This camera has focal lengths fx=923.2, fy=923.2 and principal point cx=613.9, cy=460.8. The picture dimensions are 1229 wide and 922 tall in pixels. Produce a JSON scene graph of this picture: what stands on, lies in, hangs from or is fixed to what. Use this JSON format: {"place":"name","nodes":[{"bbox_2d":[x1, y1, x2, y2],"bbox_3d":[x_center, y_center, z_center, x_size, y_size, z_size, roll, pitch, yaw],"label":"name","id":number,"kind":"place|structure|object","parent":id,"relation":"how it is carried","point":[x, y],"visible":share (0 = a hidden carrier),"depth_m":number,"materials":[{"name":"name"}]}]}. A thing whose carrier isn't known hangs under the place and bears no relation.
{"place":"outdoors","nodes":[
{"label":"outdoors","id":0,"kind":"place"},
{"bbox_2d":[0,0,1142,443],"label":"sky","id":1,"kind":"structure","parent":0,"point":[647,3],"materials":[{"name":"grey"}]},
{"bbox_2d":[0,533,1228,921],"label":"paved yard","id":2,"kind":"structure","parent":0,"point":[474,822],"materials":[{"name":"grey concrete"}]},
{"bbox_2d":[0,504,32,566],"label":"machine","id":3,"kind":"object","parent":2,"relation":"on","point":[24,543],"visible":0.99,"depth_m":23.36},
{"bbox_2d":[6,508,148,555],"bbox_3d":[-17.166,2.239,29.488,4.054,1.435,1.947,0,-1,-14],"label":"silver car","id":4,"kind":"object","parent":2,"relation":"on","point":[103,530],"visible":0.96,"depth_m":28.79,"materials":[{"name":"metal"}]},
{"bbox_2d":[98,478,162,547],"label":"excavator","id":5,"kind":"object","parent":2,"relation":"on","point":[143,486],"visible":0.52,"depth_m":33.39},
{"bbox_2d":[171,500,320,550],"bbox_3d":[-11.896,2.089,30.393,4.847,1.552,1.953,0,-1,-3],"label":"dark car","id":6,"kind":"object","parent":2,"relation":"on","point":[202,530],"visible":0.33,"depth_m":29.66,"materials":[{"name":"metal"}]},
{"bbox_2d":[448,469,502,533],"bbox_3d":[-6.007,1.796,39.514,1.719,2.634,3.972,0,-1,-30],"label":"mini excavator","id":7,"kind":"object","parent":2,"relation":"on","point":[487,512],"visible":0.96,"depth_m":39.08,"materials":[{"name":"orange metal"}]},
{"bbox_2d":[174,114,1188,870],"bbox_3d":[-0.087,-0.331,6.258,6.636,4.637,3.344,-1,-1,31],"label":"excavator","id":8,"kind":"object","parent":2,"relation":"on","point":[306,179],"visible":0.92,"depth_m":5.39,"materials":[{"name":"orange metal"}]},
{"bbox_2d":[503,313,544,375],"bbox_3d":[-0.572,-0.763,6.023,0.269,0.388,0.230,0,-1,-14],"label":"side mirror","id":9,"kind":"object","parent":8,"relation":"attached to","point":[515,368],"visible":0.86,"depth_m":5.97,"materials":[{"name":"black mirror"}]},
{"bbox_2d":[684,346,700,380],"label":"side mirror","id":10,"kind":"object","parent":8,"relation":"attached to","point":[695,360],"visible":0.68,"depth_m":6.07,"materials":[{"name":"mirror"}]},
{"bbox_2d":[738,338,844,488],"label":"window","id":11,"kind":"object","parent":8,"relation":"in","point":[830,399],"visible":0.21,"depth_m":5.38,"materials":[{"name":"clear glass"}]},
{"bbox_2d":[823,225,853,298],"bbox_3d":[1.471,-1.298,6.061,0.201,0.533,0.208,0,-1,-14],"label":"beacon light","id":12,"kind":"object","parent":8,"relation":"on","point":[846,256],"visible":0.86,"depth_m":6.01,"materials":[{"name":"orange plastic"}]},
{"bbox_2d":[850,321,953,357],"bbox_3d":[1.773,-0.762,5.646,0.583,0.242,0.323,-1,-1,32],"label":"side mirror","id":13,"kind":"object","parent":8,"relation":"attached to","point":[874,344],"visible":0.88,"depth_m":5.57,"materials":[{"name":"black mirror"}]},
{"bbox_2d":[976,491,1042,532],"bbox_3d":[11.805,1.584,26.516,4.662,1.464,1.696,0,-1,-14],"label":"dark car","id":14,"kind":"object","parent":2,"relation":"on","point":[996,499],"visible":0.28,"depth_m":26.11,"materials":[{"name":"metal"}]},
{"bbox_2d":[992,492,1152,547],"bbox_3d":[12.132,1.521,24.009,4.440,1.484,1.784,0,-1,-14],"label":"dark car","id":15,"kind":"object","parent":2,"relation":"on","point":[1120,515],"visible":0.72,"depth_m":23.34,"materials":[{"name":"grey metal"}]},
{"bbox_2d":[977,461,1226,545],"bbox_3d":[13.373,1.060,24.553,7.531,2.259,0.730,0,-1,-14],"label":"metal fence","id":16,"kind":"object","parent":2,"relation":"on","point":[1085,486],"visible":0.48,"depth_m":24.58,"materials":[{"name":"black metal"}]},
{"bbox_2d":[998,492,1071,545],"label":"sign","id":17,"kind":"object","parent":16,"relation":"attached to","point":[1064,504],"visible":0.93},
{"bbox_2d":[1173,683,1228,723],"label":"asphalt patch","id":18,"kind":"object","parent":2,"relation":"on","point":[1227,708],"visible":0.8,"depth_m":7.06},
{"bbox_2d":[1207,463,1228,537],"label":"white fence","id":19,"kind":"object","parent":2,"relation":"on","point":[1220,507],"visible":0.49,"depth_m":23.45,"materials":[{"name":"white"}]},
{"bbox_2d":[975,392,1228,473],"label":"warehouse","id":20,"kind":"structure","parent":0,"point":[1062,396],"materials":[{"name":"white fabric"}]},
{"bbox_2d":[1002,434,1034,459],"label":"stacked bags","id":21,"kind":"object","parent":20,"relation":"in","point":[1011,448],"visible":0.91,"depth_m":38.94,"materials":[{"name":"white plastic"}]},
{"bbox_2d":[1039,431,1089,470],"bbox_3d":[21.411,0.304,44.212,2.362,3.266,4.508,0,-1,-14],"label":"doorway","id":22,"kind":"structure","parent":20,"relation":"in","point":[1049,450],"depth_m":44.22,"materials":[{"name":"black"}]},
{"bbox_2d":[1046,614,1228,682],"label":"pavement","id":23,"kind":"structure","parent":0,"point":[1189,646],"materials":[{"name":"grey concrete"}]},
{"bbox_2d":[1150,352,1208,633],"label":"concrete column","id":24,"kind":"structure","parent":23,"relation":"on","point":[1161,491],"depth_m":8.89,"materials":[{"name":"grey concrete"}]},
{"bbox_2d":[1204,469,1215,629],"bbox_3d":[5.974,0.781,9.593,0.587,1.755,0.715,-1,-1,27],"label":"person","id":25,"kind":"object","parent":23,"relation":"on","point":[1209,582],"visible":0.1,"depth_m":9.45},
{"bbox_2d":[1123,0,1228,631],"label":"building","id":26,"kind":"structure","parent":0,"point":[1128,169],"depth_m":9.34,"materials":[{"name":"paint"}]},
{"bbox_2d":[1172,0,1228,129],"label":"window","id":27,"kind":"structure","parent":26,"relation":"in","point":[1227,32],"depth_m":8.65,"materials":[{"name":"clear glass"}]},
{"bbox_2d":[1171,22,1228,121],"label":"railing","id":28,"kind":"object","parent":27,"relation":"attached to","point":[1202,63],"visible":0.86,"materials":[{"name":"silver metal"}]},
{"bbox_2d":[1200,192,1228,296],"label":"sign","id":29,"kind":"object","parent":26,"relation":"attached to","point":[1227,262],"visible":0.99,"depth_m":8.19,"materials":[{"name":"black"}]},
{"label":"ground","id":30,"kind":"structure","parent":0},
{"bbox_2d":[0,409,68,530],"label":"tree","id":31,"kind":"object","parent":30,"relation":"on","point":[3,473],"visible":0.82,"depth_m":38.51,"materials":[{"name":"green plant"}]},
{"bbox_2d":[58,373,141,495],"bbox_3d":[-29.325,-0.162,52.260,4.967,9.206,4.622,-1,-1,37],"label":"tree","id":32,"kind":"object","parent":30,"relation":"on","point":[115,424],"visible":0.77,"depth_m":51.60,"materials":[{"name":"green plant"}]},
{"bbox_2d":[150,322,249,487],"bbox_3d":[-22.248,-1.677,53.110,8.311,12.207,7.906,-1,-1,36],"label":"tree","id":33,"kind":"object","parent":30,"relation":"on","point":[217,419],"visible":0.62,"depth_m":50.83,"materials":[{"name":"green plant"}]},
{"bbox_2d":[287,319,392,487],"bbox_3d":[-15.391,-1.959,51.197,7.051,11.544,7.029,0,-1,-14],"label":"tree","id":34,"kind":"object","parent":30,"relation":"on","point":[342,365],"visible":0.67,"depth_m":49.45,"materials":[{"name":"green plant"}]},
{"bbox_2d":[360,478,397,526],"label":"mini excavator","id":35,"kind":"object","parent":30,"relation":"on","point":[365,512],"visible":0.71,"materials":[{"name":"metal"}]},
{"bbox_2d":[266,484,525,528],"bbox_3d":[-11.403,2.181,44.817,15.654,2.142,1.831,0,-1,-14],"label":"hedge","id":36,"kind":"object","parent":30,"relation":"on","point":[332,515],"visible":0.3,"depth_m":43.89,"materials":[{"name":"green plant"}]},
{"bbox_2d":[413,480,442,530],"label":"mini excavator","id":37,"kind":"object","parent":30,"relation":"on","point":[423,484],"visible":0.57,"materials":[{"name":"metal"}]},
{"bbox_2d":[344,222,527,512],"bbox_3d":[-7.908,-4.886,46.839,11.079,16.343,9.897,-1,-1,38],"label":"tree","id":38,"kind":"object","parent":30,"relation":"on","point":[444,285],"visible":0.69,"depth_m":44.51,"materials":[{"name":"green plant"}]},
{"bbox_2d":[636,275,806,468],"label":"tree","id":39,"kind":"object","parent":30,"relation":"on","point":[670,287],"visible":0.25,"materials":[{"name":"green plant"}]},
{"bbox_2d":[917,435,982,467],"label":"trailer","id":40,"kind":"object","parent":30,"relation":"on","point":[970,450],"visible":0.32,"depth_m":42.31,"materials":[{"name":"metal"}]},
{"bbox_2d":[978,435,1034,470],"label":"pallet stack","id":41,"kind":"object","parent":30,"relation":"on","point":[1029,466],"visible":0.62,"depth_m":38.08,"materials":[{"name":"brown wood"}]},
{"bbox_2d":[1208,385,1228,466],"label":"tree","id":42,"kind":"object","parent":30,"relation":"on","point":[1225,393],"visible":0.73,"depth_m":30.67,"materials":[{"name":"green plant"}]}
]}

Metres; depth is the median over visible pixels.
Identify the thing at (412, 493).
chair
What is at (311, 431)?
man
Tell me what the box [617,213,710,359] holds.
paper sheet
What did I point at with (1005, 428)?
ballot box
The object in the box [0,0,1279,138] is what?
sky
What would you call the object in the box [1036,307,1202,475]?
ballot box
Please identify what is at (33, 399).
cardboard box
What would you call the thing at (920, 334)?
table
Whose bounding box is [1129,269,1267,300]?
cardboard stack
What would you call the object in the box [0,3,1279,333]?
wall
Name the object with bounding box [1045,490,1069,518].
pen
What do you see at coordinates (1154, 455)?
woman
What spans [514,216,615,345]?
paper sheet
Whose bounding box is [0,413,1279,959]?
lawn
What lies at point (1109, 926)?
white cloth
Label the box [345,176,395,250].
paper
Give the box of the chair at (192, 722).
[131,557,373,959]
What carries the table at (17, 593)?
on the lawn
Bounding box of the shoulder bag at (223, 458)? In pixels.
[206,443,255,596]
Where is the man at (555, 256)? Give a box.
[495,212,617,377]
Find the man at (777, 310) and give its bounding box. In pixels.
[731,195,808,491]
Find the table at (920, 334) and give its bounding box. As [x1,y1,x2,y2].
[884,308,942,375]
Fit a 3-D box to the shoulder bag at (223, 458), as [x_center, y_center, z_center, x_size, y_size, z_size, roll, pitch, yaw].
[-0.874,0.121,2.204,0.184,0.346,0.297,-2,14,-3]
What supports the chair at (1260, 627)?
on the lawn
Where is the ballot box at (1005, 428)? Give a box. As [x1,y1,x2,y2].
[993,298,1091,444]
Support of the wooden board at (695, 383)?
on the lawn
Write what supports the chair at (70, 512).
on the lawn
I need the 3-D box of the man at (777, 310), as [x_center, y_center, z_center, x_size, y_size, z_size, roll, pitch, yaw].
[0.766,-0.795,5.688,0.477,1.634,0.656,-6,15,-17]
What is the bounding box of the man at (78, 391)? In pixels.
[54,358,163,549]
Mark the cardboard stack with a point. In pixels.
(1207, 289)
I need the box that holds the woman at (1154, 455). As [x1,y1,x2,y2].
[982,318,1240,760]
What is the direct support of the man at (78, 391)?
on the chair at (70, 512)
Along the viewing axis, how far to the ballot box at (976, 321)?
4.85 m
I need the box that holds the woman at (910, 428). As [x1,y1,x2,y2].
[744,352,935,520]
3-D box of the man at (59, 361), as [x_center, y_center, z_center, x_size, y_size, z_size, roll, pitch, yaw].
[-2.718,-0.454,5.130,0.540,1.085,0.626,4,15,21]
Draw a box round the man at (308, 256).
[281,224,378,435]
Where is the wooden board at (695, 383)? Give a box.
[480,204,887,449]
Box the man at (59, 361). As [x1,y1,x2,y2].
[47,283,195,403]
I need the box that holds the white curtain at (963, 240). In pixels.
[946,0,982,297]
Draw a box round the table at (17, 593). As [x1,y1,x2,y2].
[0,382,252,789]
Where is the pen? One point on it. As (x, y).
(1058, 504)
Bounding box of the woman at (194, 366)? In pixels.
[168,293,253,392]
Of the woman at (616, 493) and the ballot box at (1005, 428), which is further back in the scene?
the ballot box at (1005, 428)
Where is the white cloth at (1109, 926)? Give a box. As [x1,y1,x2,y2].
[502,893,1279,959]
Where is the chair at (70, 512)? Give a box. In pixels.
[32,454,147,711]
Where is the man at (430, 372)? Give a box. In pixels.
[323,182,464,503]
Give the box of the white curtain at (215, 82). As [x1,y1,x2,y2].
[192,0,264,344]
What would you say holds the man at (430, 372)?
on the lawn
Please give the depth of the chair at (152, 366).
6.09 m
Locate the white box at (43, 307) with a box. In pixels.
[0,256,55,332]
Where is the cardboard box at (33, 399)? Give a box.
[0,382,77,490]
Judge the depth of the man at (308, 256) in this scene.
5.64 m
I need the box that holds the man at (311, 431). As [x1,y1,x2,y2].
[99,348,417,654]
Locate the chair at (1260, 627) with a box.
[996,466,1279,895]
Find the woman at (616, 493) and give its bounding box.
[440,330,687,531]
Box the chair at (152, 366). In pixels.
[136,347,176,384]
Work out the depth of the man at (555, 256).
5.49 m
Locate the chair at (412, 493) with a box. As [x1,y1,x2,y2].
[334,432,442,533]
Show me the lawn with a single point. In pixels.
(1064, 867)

===

Problem requirements.
From the line holding "Draw a box round the table" down to the final line above, quote every line exactly and only those lines.

Answer to the problem.
Draw a box round the table at (17, 593). As [x1,y1,x2,y2].
[0,382,252,789]
Where is the pen? One point on it. As (x, y).
(1058, 504)
Bounding box of the woman at (194, 366)? In pixels.
[168,293,253,392]
Of the woman at (616, 493) and the ballot box at (1005, 428), which is further back in the scene?
the ballot box at (1005, 428)
Where is the white cloth at (1109, 926)? Give a box. As [x1,y1,x2,y2].
[502,893,1279,959]
Where is the chair at (70, 512)? Give a box. In pixels.
[32,454,147,711]
Where is the man at (430, 372)? Give a box. In pixels.
[323,182,464,503]
Give the box of the white curtain at (215, 82). As [x1,y1,x2,y2].
[192,0,264,344]
What would you say holds the man at (430, 372)?
on the lawn
Please give the depth of the chair at (152, 366).
6.09 m
Locate the white box at (43, 307) with a box. In pixels.
[0,256,55,332]
Where is the cardboard box at (33, 399)? Give a box.
[0,382,77,490]
Judge the depth of the man at (308, 256) in this scene.
5.64 m
I need the box that holds the man at (311, 431). As [x1,y1,x2,y2].
[99,348,417,654]
Locate the chair at (1260, 627) with a box.
[996,466,1279,895]
Find the woman at (616, 493) and give its bounding box.
[440,330,687,531]
Box the chair at (152, 366). In pixels.
[136,347,176,384]
Work out the depth of the man at (555, 256).
5.49 m
Locate the chair at (412, 493) with a box. As [x1,y1,x2,y2].
[334,432,442,533]
Show me the lawn with a single point. In pixels.
(1064, 867)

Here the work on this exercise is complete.